Sport and politics and the practice of law seemed more than enough for one man but he also found time to be involved in the Social Club and amateur dramatics with the Social Club players. He regards the Social Club started by Fr. Morgan Crowe with Joe Hickey, Tim Hickey, M.G. Nolan, Tim O'Sullivan, Liam Ryan, John Stafford and Pat Mulhall as the greatest social asset the town of Athy has had in the last 50 years. The Club commenced as the Geraldine Tennis Club on the Carlow Road and with the purchase of the British Legion Hall in St. John's Lane, added billiards and badminton to the range of Club activities. In 1941 or 1942 the Club started an amateur dramatic society which was a most successful adjunct to the Club for the following 21 years. Highlight of those years on the amateur stage was the Social Club players success in the Fr. Matthew Drama Festival in Dublin in 1949. Tadhg and his colleagues won the highest award then available for amateur dramatics in Ireland with Frank Carney's play "The Righteous Are Bold". Actors and actresses remembered from those days include Jo and Florrie Lawler, Ger Moriarty, Ken Reynolds, Dave Walsh, Tommy Walsh, May Fenelon, Liam Ryan, Kitty McLoughlin, Nellie Fox, Mollie Moore, Dermot Mullan, Patsy O'Neill, Mary Harrington and Joe Martin. The Social Club players worked with many famous dramatists and producers as they sought to scale the dramatic heights. Many still recall the involvement of Lennox Robinson of the Abbey Theatre, also P.J. O'Connor of Radio Eireann and Isley and McCabe of the Gaiety Theatre. They all travelled to Athy as guest Directors of productions put on by the Social Club players in the Town Hall or the Club premises in St. John's Lane. Tadhg was highly regarded as an actor, bringing to his roles an intensity of feeling and expression worthy of many performances on the Dublin stage.

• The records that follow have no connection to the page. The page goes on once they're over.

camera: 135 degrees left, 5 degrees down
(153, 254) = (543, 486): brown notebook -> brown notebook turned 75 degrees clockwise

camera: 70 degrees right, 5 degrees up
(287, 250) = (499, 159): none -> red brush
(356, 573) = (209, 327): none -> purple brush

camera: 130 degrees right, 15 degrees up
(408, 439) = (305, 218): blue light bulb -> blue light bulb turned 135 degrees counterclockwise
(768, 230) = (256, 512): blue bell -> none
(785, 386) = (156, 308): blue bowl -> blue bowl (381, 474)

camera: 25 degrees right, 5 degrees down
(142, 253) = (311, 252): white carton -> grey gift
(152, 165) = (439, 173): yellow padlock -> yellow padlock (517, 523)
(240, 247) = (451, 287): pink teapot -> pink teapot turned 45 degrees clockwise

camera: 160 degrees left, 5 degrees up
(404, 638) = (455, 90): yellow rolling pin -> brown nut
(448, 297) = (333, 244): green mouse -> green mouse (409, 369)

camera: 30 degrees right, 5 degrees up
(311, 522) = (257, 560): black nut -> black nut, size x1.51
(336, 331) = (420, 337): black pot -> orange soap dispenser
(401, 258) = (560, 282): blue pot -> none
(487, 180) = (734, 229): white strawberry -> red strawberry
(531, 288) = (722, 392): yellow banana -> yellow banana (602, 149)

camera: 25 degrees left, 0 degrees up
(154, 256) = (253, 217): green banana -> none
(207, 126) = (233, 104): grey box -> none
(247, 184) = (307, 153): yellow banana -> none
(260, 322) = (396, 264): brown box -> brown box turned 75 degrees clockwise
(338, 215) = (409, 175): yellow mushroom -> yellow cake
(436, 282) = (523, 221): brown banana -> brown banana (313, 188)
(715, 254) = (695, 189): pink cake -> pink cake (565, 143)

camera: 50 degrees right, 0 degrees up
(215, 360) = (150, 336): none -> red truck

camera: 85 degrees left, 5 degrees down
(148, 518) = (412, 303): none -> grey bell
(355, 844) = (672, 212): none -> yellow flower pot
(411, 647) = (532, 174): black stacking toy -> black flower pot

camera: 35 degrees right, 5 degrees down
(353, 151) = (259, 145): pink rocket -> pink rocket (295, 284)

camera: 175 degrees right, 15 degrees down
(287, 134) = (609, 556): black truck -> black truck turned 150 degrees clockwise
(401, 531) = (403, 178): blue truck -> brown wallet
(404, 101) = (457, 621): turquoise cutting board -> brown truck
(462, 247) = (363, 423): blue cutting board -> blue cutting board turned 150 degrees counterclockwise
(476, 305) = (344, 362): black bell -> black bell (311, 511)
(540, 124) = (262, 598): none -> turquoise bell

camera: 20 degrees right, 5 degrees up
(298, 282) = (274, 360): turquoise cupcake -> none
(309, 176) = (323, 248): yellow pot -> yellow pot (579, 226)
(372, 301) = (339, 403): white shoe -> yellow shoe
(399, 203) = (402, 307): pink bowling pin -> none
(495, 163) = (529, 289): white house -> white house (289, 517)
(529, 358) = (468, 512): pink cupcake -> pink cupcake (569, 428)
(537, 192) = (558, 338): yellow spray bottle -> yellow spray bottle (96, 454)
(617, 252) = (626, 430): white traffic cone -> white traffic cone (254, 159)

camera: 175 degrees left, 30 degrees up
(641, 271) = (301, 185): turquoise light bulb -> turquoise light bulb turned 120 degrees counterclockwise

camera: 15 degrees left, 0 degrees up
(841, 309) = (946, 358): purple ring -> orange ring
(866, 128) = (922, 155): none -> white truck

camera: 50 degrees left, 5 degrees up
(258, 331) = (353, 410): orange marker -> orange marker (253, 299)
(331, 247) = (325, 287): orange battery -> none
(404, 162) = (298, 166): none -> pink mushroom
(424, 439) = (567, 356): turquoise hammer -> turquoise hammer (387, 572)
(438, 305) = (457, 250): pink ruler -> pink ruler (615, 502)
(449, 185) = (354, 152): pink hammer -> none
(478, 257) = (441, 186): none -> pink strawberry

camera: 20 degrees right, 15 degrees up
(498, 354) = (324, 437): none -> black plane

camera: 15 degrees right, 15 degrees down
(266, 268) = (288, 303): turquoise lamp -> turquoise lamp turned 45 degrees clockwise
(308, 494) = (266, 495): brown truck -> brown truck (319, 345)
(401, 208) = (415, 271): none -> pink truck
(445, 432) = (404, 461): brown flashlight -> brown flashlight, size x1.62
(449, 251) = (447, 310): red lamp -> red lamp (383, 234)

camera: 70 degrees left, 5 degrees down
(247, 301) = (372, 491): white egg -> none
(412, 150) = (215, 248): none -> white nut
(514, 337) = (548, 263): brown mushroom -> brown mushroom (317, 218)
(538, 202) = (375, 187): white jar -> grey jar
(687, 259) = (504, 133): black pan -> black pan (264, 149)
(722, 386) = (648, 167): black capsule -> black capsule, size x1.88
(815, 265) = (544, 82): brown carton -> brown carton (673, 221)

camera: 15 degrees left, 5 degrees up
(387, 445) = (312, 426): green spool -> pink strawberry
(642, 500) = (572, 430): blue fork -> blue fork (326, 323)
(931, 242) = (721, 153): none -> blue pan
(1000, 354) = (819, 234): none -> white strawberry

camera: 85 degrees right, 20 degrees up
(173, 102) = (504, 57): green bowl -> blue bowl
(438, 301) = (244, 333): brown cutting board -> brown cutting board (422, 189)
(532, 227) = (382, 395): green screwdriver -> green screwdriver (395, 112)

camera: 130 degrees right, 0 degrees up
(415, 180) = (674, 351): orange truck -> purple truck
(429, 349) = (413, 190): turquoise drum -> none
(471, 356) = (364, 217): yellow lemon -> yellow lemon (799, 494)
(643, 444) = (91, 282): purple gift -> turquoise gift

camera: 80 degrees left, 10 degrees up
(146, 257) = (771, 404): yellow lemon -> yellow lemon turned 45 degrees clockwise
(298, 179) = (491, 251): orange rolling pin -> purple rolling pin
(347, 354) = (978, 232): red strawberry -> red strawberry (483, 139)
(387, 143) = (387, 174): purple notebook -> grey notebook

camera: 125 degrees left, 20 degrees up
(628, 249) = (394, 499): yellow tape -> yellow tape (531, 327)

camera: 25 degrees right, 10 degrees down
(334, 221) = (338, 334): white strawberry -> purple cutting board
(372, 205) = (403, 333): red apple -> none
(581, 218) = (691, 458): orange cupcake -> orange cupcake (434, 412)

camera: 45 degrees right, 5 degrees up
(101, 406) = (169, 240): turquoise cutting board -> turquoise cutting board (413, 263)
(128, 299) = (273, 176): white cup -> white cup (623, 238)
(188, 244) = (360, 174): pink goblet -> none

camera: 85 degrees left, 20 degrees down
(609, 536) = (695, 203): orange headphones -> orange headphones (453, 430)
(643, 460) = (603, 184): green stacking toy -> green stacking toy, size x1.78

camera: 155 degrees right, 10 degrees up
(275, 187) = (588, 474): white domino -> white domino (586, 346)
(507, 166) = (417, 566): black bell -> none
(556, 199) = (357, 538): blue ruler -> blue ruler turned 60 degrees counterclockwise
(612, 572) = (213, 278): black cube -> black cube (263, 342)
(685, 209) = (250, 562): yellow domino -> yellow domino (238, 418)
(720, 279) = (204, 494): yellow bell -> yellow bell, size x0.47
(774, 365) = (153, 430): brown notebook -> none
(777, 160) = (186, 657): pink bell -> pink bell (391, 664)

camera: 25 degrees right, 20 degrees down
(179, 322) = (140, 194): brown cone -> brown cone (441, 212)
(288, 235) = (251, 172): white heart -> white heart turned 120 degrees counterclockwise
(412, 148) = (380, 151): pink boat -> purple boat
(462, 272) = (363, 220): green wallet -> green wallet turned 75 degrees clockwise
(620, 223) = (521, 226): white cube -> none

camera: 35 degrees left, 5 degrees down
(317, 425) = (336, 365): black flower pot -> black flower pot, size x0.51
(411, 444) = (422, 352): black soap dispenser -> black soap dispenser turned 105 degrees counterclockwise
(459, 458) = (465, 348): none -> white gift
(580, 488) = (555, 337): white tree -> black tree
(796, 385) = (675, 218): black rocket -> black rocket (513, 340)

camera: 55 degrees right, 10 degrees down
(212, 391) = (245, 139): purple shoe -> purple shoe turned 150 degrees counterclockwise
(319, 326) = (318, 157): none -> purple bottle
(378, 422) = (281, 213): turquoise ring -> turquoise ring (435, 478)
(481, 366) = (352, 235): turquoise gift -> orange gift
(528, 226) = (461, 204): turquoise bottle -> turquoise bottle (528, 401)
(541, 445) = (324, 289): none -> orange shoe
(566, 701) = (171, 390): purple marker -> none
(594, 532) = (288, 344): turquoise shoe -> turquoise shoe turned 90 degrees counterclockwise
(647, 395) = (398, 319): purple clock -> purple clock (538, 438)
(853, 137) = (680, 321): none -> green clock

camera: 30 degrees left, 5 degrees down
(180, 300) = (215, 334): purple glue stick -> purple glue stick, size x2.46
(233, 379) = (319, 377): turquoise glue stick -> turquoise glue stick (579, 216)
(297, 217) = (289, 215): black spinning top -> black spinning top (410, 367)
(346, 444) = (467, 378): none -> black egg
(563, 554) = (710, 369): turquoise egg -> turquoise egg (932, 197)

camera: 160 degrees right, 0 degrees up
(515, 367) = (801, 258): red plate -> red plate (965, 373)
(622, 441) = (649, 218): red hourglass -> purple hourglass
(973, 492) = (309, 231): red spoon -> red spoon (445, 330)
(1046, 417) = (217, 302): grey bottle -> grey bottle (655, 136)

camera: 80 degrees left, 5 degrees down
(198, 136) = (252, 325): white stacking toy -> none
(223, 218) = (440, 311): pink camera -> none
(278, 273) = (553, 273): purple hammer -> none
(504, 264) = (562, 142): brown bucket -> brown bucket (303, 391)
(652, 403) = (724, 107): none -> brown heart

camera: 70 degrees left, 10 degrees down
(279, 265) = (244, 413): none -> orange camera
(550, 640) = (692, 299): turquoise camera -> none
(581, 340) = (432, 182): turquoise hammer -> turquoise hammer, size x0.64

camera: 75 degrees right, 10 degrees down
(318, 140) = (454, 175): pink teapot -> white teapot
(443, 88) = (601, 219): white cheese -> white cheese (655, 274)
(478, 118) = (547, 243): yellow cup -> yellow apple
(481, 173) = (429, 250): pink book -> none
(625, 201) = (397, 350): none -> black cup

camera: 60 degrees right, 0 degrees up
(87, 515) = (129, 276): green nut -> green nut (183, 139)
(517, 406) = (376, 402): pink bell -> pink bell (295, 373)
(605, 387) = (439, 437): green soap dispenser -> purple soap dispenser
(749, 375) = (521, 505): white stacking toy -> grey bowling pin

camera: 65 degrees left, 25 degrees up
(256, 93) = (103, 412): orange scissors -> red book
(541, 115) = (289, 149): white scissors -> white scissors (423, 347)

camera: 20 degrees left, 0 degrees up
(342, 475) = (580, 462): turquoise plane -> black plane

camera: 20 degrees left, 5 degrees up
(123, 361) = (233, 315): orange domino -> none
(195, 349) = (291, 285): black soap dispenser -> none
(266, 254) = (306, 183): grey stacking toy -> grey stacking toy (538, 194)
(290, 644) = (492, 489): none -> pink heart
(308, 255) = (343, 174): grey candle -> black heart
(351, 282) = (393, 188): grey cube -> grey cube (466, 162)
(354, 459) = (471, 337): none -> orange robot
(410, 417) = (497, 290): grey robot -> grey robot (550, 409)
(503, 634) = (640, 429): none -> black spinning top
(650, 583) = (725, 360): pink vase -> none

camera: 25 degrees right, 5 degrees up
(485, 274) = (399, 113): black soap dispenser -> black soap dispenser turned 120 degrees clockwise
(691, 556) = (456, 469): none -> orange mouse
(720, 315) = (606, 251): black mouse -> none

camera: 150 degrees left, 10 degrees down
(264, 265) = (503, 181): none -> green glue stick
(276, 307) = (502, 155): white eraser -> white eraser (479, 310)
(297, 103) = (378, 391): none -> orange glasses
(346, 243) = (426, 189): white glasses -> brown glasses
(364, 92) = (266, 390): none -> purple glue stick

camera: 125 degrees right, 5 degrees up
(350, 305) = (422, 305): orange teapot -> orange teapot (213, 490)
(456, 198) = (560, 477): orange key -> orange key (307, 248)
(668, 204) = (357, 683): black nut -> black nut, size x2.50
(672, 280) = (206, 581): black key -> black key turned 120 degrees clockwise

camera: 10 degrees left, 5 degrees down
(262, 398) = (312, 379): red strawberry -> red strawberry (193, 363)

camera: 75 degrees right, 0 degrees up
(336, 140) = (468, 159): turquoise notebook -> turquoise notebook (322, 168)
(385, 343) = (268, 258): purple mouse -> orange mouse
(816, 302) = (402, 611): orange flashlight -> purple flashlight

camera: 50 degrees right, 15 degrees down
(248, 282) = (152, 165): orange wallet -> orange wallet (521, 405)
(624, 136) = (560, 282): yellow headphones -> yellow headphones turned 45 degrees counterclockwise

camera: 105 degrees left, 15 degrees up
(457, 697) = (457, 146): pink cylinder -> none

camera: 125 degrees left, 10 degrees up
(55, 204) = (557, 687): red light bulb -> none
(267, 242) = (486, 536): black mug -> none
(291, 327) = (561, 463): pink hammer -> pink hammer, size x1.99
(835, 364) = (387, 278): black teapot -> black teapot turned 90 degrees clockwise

All the time Tadhg continued to carry on a very successful legal practice in Athy and was appointed State Solicitor in 1963. He resigned from his practice in 1978 on taking up an appointment as County Registrar for County Kildare, a position he held until 1990. He moved to Naas on being appointed County Registrar but has returned to live in Athy and has brought with him the rich store of memories of his younger years spent in Athy.
In a legal career stretching back over 50 years Tadhg has witnessed many changes in the law from both sides of what I may call the legal divide. Firstly as a defender of those who stood charged before the Courts, like all good lawyers he brought to his task an extraordinary degree of detachment and an ability to suspend disbelief. In later years as State Solicitor his legal training and experience was put to work in the interest of the State in many successful prosecutions of those who infringed the Criminal Code. In whatever role he performed whether in Court, on stage or on the playing field in his younger days, Tadhg always brought to his task energy, skill and authority.